Prescription Pattern of Antibiotics for Treatment of Acute Illnesses in India: Evidence from IHDS-2
Abstract
This paper examines the extent of use and socio-economic determinants of antibiotics for treatment of acute illnesses in India. The study uses IHDS-2 (2011-12), a nationally representative sample survey, for analysis. Four acute illnesses are included in the study: fever, cough, cough with short breath and diarrhoea.

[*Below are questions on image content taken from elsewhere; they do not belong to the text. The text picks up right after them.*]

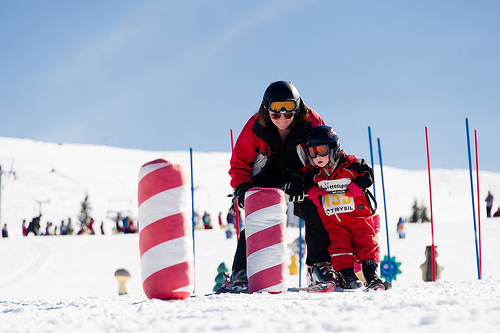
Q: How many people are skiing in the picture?
A: 2.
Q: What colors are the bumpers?
A: Red and white.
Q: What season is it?
A: Winter.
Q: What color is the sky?
A: Blue.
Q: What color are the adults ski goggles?
A: Yellow.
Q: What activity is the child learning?
A: Skiing.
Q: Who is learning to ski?
A: A child.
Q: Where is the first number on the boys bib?
A: 1.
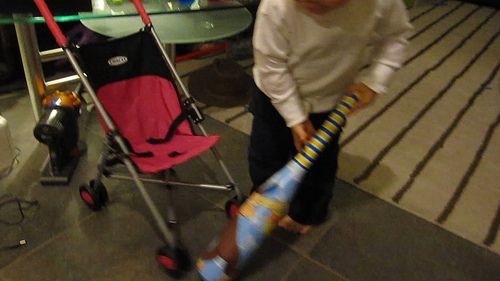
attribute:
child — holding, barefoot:
[249, 2, 414, 236]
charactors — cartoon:
[200, 181, 285, 274]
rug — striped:
[171, 1, 500, 255]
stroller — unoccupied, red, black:
[35, 1, 253, 272]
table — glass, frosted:
[3, 2, 258, 22]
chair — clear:
[80, 11, 254, 44]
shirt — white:
[252, 0, 413, 140]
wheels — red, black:
[79, 180, 112, 211]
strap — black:
[116, 111, 196, 157]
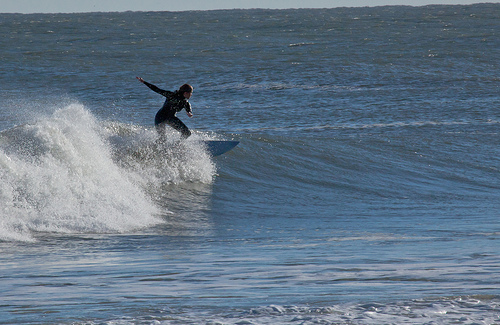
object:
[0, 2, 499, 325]
water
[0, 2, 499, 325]
ripples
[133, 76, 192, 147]
woman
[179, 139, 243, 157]
surfboard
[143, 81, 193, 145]
wetsuit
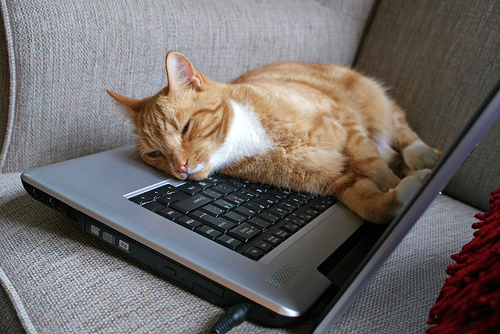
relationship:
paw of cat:
[402, 141, 443, 172] [106, 50, 442, 225]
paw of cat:
[392, 164, 434, 205] [106, 50, 442, 225]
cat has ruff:
[47, 42, 493, 231] [201, 82, 309, 182]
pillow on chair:
[0, 0, 367, 168] [1, 3, 472, 333]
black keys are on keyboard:
[128, 174, 335, 258] [113, 154, 340, 264]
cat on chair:
[106, 50, 442, 225] [0, 0, 499, 334]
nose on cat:
[174, 162, 187, 173] [106, 50, 442, 225]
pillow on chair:
[428, 205, 494, 309] [0, 0, 499, 334]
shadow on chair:
[0, 184, 100, 247] [0, 0, 499, 334]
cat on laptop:
[106, 50, 442, 225] [18, 83, 497, 328]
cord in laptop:
[203, 294, 258, 331] [18, 83, 497, 328]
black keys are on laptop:
[169, 193, 211, 214] [18, 83, 497, 328]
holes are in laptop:
[20, 177, 64, 211] [51, 71, 469, 313]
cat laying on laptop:
[106, 50, 442, 225] [18, 83, 497, 328]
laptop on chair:
[18, 83, 497, 328] [0, 0, 499, 334]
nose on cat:
[169, 160, 196, 177] [106, 50, 442, 225]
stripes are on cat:
[333, 105, 375, 155] [120, 77, 303, 215]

Bivariate analysis and logistic regression are used to examine the relationship between acute illness and antibiotic use. The overall prevalence rate of acute illness was around 17.4 per cent and was the highest for fever (15.6%) followed by cough (11.7%). Around one-fourth of the patients with acute illness were prescribed antibiotics. The prescription of antibiotic was the highest for cough with short breathe (32.8%), followed by diarrhoea (~27%). The odds of antibiotic prescription were 14 per cent (OR=1.14; 95% CI: 1.04-1.26) and 35 per cent (OR=1.35; 95% CI: 1.11-1.63) higher among individuals aged 5-14 years and 70 or more years compared with children aged less than 5 years. Individuals from the richest quintile were 56 per cent (OR=1.56; 95% CI: 1.42-1.72) more likely to be prescribed antibiotics compared with the poorest quintile individuals. The odds of antibiotic prescription for acute illnesses were 39 per cent lower among private doctors/nurses (OR=0.61; 95% CI: 0.58-0.65) as compared with government doctors/nurses. A higher prescription rate for acute illness, especially diarrhoea, majority of which doesn’t require antibiotic therapy indicates that there is a need of awareness programmes and routine surveillance system for antibiotic use along with existing surveillance of antibiotic resistance.